**THE PROBLEM:**
Rewrite every item below as a single numbered list, omitting any blank lines.

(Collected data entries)
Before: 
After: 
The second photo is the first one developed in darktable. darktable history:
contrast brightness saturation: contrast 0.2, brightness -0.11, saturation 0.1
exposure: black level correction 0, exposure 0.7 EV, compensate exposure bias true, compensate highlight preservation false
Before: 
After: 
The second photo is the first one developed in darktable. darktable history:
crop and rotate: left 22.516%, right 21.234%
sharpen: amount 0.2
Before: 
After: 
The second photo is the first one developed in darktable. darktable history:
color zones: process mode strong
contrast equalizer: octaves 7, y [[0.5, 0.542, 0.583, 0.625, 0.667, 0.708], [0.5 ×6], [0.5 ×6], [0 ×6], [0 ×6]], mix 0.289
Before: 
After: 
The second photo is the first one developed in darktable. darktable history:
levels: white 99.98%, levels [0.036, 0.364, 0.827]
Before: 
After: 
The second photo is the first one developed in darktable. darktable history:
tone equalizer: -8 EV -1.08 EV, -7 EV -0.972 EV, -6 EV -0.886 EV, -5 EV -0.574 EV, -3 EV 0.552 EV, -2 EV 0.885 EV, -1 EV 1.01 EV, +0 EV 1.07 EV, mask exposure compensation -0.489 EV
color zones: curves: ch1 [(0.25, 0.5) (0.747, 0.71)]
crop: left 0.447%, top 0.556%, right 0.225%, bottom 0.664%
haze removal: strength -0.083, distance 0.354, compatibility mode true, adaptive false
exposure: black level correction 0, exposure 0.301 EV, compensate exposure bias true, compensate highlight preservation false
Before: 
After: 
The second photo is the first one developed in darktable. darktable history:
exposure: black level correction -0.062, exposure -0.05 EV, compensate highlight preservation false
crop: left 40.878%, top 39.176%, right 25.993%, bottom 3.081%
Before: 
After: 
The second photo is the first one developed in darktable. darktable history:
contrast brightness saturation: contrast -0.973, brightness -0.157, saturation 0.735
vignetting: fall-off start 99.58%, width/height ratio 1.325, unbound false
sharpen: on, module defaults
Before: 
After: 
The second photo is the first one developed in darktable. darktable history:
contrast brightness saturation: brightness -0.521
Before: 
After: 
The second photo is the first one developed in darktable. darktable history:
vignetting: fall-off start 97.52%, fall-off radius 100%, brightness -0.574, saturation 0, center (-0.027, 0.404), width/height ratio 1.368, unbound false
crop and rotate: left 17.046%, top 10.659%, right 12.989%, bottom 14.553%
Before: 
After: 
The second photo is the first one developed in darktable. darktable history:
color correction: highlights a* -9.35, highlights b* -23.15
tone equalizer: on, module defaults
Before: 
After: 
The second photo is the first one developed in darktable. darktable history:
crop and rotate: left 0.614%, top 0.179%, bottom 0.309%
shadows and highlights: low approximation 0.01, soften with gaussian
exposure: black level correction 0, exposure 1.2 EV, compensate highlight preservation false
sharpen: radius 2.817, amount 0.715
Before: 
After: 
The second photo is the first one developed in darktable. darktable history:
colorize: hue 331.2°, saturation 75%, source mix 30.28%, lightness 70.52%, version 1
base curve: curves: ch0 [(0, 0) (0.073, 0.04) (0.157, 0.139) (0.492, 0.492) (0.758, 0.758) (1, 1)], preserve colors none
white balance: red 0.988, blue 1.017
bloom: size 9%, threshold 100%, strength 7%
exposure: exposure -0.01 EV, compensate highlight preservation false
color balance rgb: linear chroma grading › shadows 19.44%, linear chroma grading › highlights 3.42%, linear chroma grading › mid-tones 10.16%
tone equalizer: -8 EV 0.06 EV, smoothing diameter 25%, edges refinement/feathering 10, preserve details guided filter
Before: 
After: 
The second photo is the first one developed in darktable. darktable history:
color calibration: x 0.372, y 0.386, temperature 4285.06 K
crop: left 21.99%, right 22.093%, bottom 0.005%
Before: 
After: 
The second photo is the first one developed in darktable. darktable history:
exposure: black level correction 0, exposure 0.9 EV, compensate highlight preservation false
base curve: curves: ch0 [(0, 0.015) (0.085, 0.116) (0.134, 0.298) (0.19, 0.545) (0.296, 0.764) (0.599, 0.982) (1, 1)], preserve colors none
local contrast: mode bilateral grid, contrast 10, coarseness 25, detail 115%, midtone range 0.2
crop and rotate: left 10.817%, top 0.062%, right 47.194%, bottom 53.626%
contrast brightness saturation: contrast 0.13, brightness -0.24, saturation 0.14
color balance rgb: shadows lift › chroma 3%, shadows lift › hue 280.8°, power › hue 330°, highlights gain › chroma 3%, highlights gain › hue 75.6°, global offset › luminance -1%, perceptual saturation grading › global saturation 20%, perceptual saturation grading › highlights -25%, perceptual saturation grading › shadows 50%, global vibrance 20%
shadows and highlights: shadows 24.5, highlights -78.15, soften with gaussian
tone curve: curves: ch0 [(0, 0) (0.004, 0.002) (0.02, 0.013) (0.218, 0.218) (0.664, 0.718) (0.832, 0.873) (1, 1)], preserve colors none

**THE OUTPUT:**
1. Before: 
2. After: 
3. The second photo is the first one developed in darktable. darktable history:
4. contrast brightness saturation: contrast 0.2, brightness -0.11, saturation 0.1
5. exposure: black level correction 0, exposure 0.7 EV, compensate exposure bias true, compensate highlight preservation false
6. Before: 
7. After: 
8. The second photo is the first one developed in darktable. darktable history:
9. crop and rotate: left 22.516%, right 21.234%
10. sharpen: amount 0.2
11. Before: 
12. After: 
13. The second photo is the first one developed in darktable. darktable history:
14. color zones: process mode strong
15. contrast equalizer: octaves 7, y [[0.5, 0.542, 0.583, 0.625, 0.667, 0.708], [0.5 ×6], [0.5 ×6], [0 ×6], [0 ×6]], mix 0.289
16. Before: 
17. After: 
18. The second photo is the first one developed in darktable. darktable history:
19. levels: white 99.98%, levels [0.036, 0.364, 0.827]
20. Before: 
21. After: 
22. The second photo is the first one developed in darktable. darktable history:
23. tone equalizer: -8 EV -1.08 EV, -7 EV -0.972 EV, -6 EV -0.886 EV, -5 EV -0.574 EV, -3 EV 0.552 EV, -2 EV 0.885 EV, -1 EV 1.01 EV, +0 EV 1.07 EV, mask exposure compensation -0.489 EV
24. color zones: curves: ch1 [(0.25, 0.5) (0.747, 0.71)]
25. crop: left 0.447%, top 0.556%, right 0.225%, bottom 0.664%
26. haze removal: strength -0.083, distance 0.354, compatibility mode true, adaptive false
27. exposure: black level correction 0, exposure 0.301 EV, compensate exposure bias true, compensate highlight preservation false
28. Before: 
29. After: 
30. The second photo is the first one developed in darktable. darktable history:
31. exposure: black level correction -0.062, exposure -0.05 EV, compensate highlight preservation false
32. crop: left 40.878%, top 39.176%, right 25.993%, bottom 3.081%
33. Before: 
34. After: 
35. The second photo is the first one developed in darktable. darktable history:
36. contrast brightness saturation: contrast -0.973, brightness -0.157, saturation 0.735
37. vignetting: fall-off start 99.58%, width/height ratio 1.325, unbound false
38. sharpen: on, module defaults
39. Before: 
40. After: 
41. The second photo is the first one developed in darktable. darktable history:
42. contrast brightness saturation: brightness -0.521
43. Before: 
44. After: 
45. The second photo is the first one developed in darktable. darktable history:
46. vignetting: fall-off start 97.52%, fall-off radius 100%, brightness -0.574, saturation 0, center (-0.027, 0.404), width/height ratio 1.368, unbound false
47. crop and rotate: left 17.046%, top 10.659%, right 12.989%, bottom 14.553%
48. Before: 
49. After: 
50. The second photo is the first one developed in darktable. darktable history:
51. color correction: highlights a* -9.35, highlights b* -23.15
52. tone equalizer: on, module defaults
53. Before: 
54. After: 
55. The second photo is the first one developed in darktable. darktable history:
56. crop and rotate: left 0.614%, top 0.179%, bottom 0.309%
57. shadows and highlights: low approximation 0.01, soften with gaussian
58. exposure: black level correction 0, exposure 1.2 EV, compensate highlight preservation false
59. sharpen: radius 2.817, amount 0.715
60. Before: 
61. After: 
62. The second photo is the first one developed in darktable. darktable history:
63. colorize: hue 331.2°, saturation 75%, source mix 30.28%, lightness 70.52%, version 1
64. base curve: curves: ch0 [(0, 0) (0.073, 0.04) (0.157, 0.139) (0.492, 0.492) (0.758, 0.758) (1, 1)], preserve colors none
65. white balance: red 0.988, blue 1.017
66. bloom: size 9%, threshold 100%, strength 7%
67. exposure: exposure -0.01 EV, compensate highlight preservation false
68. color balance rgb: linear chroma grading › shadows 19.44%, linear chroma grading › highlights 3.42%, linear chroma grading › mid-tones 10.16%
69. tone equalizer: -8 EV 0.06 EV, smoothing diameter 25%, edges refinement/feathering 10, preserve details guided filter
70. Before: 
71. After: 
72. The second photo is the first one developed in darktable. darktable history:
73. color calibration: x 0.372, y 0.386, temperature 4285.06 K
74. crop: left 21.99%, right 22.093%, bottom 0.005%
75. Before: 
76. After: 
77. The second photo is the first one developed in darktable. darktable history:
78. exposure: black level correction 0, exposure 0.9 EV, compensate highlight preservation false
79. base curve: curves: ch0 [(0, 0.015) (0.085, 0.116) (0.134, 0.298) (0.19, 0.545) (0.296, 0.764) (0.599, 0.982) (1, 1)], preserve colors none
80. local contrast: mode bilateral grid, contrast 10, coarseness 25, detail 115%, midtone range 0.2
81. crop and rotate: left 10.817%, top 0.062%, right 47.194%, bottom 53.626%
82. contrast brightness saturation: contrast 0.13, brightness -0.24, saturation 0.14
83. color balance rgb: shadows lift › chroma 3%, shadows lift › hue 280.8°, power › hue 330°, highlights gain › chroma 3%, highlights gain › hue 75.6°, global offset › luminance -1%, perceptual saturation grading › global saturation 20%, perceptual saturation grading › highlights -25%, perceptual saturation grading › shadows 50%, global vibrance 20%
84. shadows and highlights: shadows 24.5, highlights -78.15, soften with gaussian
85. tone curve: curves: ch0 [(0, 0) (0.004, 0.002) (0.02, 0.013) (0.218, 0.218) (0.664, 0.718) (0.832, 0.873) (1, 1)], preserve colors none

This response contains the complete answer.